Sailing is always an adventure, because navigating the uncontrollable elements of weather and geography in a tiny man-made vessel is two parts exhilaration and one part just plain stupid. So what? When you’re ready to set sail, you’re ready to set sail. Libra, you’ve been aground for a while now, but the New Moon this week on the tenth sets you free to leave your land-locked captivity and regain your sea-legs. Just remember to bring along your navigational charts, ‘cause you’ll want to double-check everything under the Mercury retrograde period. Don’t let your doubts stop you, though. It’s time to launch!
Olympic gold medal winner Marion Jones recently gave a press conference in which she confessed to lying about steroid use since 2000. Although her apology seemed heartfelt it’s hard to believe when she’s only offering it now she faces jail time. But sometimes we have to forgive others for our own sakes, not theirs, and that’s why this upcoming Mercury retrograde period will push all your buttons, Scorpio. A relationship is causing you to ask questions the other person just can’t answer. To get to the bottom of this one you’ll have to stop trying. The good news is this will be surprisingly easy.
Did you read that scientists recently discovered the appendix is actually useful after years of maligning the organ as being totally unnecessary? Turns out it actually produces and protects good germs for your gut and aids in digestion. You’ve been trying to tell people for months now about something important and no one’s been listening, but under the New Moon this week on the tenth your persistence will pay off and people will start to take you seriously, Sag. Good thing you’ve been listening to your gut all along on this one, cause if it had been up to us we would have had that thing removed a long time ago!
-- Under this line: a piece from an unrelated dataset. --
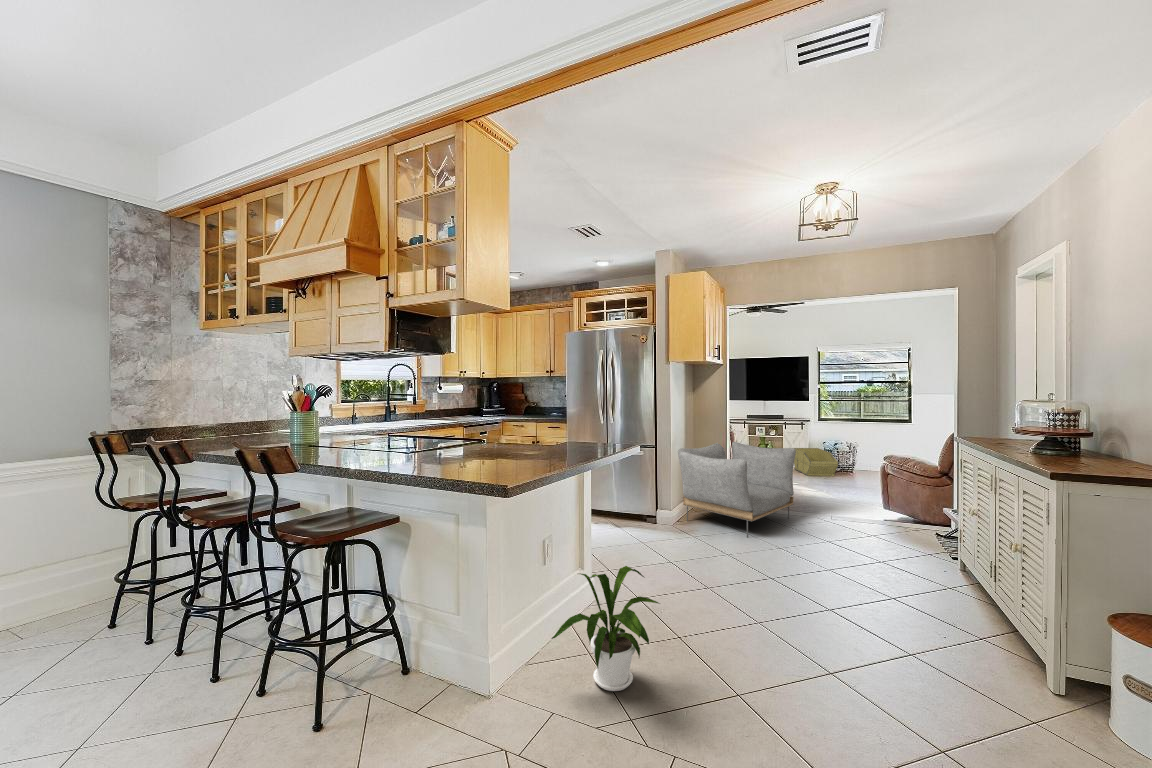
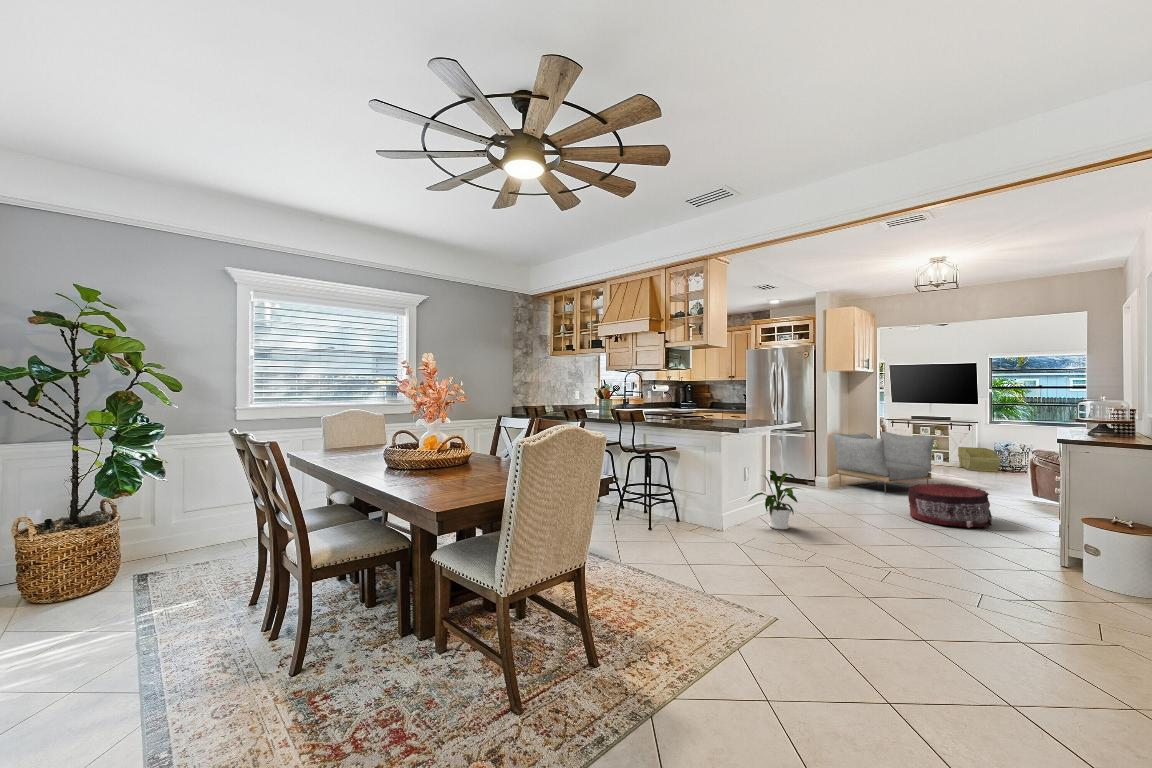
pouf: none [798,535,923,622] -> present [908,484,992,528]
Mystery is a leader in the Seduction Community with a new reality show on VH1. One of his most famous techniques is called “negging” which basically involves putting down a beautiful woman you want to sleep with to provoke her interest. The idea is beautiful women are intrigued by men who don’t want them, but I have an astrologer friend who is a bit of a player and he SWEARS this technique works better on Capricorns and Libras. Whether you’re a beautiful woman or not, Cappy, this week get set to be negged. Of course you’ll love it. Nothing gets you all hot and bothered like rejection. Have fun!
The ice-skating rink at Rockefeller Center in New York opened this week in 80 degree heat which left the skaters there hydroplaning across the watery ice. In the news clip I saw one girl claimed part of the fun of skating that day was that it was so warm. Perhaps she’s right, and we’re all taking this global warming thing a little too seriously. After all, what do we care? We’ve got today, after all. Aquarius, this week whatever it is you’ve been struggling to let go of will let go of you. I won’t lie, you may be skating on thin ice, but don’t let that stop you from racing to the other side. There is no time like the present.
Bible literalists are forever trying to figure out how Noah got all those animals on the ark, but they might be missing the boat on this one, ‘cause it’s a cracking good story without trying to figure out he disposed of animal waste. God asked Noah to keep all his creatures safe while he lost his temper and flooded the earth. If it weren’t for Noah, we wouldn’t have any wee small lambkins left. Remember Noah this week, Pisces, ‘cause you’re facing your own personal flood, and what you save might have the power to save you later. Hint: Noah put those animals in the ark two by two for a reason!